= Bogusław Dąbrowski =

Polish theologist, writer and Franciscan priest

Bogusław Dąbrowski (born 20 October 1966) is a Polish theologian, writer and Franciscan priest. He was one of the co-founders of the Franciscan mission in Uganda in 2001. His missionary work is described in his books: Burn the Passport (2015) and Breath of the Sun (2021).

==Early life==
Dąbrowski completed a five-year program in construction at a technical school in Nowy Sącz. In 1993, he defended his master's thesis at the Pontifical Academy of Theology in Kraków (currently JPII University) under the supervision of Fr. Prof. Dr Hab. Józef Makselon. He undertook postgraduate studies at the Catholic University of Lublin in psychology and psychotherapy under the supervision of Fr. Professor Władysław Prężyna, which he completed with the work "Psychotherapeutic activity of a prison chaplain" based on his own research. In 2013, he defended his doctorate at Cardinal Stefan Wyszyński University in Warsaw, written under the supervision of Professor Jarosław Różański.

==Career==
In 1986, Dąbrowski became a member of the Order of Conventual Franciscans of the Kraków Province, dedicated to St. Antoni Padewski and Blessed Jakub Strzemię. In the same year, he was ordained a priest and began parish work in Przemyśl, where, among others, he was the chaplain of the Penitentiary until 1998. In the years 1998-2000 he was the provincial assistant for vocations in the order.

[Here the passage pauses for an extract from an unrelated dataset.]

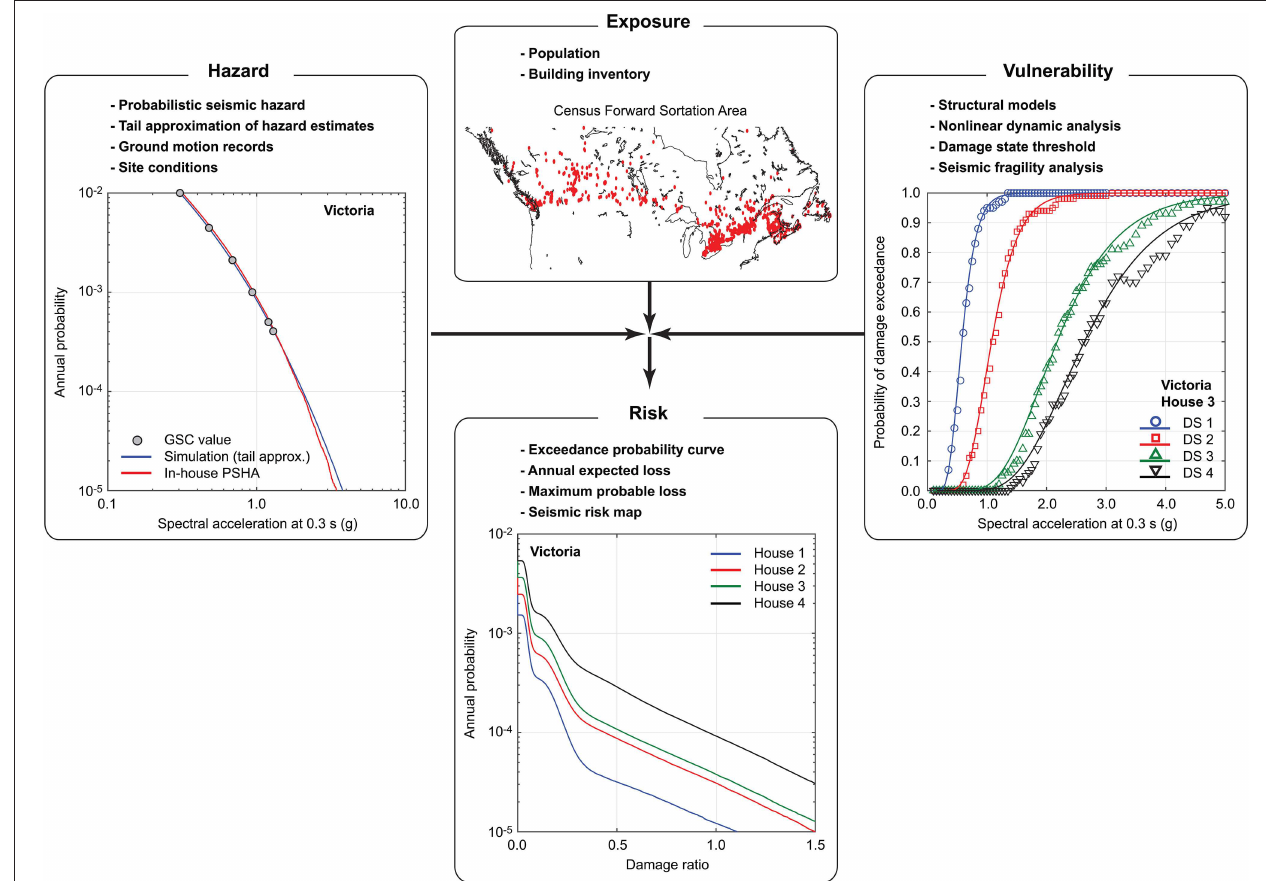
FIGURE 1 | Quantitative seismic risk analysis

Bogusław earned qualification as a ski and kayaking instructor, which he used to work with young people by organizing retreats and camps. In 2000, he organized the National Cycling Pilgrimage to Rome under the patronage of the Speaker of the Sejm of the Republic of Poland, Maciej Płażyński and Cardinal Franciszek Macharski.

In 2001, he went to the bush village of Kakooge, where he was a pioneer and co-founder of the Franciscan mission in Uganda. He worked at the mission in Uganda until September 2020. In 2021 he began working at Our Lady of the Angels Province USA as a confessor at the Sanctuary of St. Anthony in Ellicott City and for the Franciscan Missionary Society as a missionary preacher. Additionally, he celebrates masses at St. Joseph Nursing Home and Mount de Sales Academy in Catonsville.

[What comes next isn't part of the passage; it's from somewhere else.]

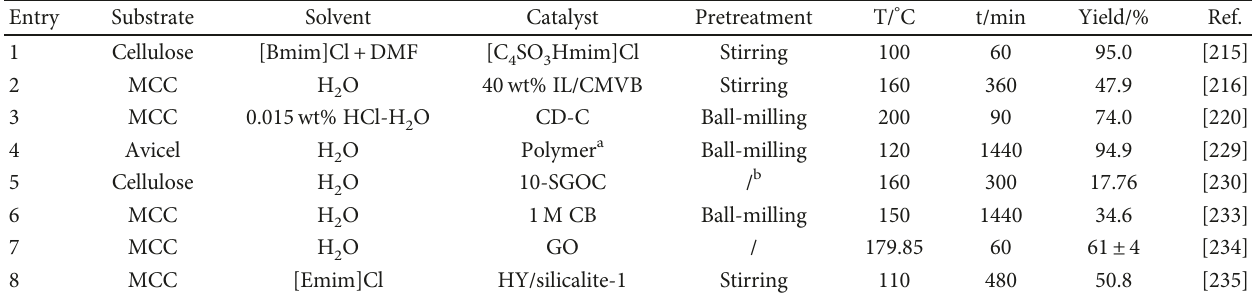
Table 2: Overview of glucose yields from the hydrolysis of cellulose in the typical catalytic system.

In November 2023, Dąbrowski gave a lecture about the mission in Uganda for the Polish People's University (PUL).

==Publications==
Dąbrowski is the author of books on African themes: Burn the Passport (2015) and Breath of the Sun (2021).

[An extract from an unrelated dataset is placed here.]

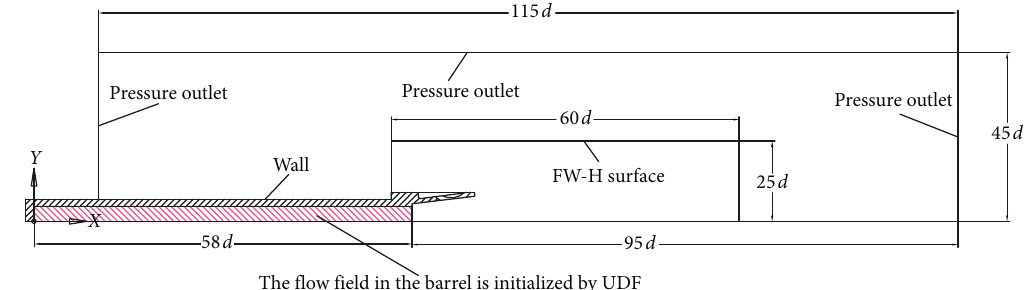
Figure 9: Schematic diagram of the computational domain and boundary condition.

He published articles in the Droga, Bratni Zew, Posłaniec św. Antoniego and Wychowawca. His scientific publications include:

- Perception of suffering and attitude towards euthanasia based on medical staff's own research. Pontifical Academy of Theology, Kraków, 1993, pp. 120.
- The specificity of inculturation evangelization of the Baganda ethnic group on the example of the Kasana-Luweero diocese, UKSW, Warsaw 2014, pp. 320.
- Franciscan retreat with nature, article in the Bulletin of the Ecological Movement of St. Francis of Assisi - REFA Green Notebook 2000, Kraków, pp. 32–34.
- "History of the mission of the Conventual Franciscans in Uganda," article in Zeszyty Misjologiczne "Lumen Gentium, issue 2 / Warsaw 2011, pp. 151-169.
- Problems of loneliness in monastic life, article in "Consecrated Life", May–June 3 (137) 2019, Wrocław, pp. 133–137.
- Twenty years of the existence of the mission of the Conventual Franciscans in Uganda, " article in "Nurt Franciszkański" in issue 28 (2022), Kraków, pp. 111–130.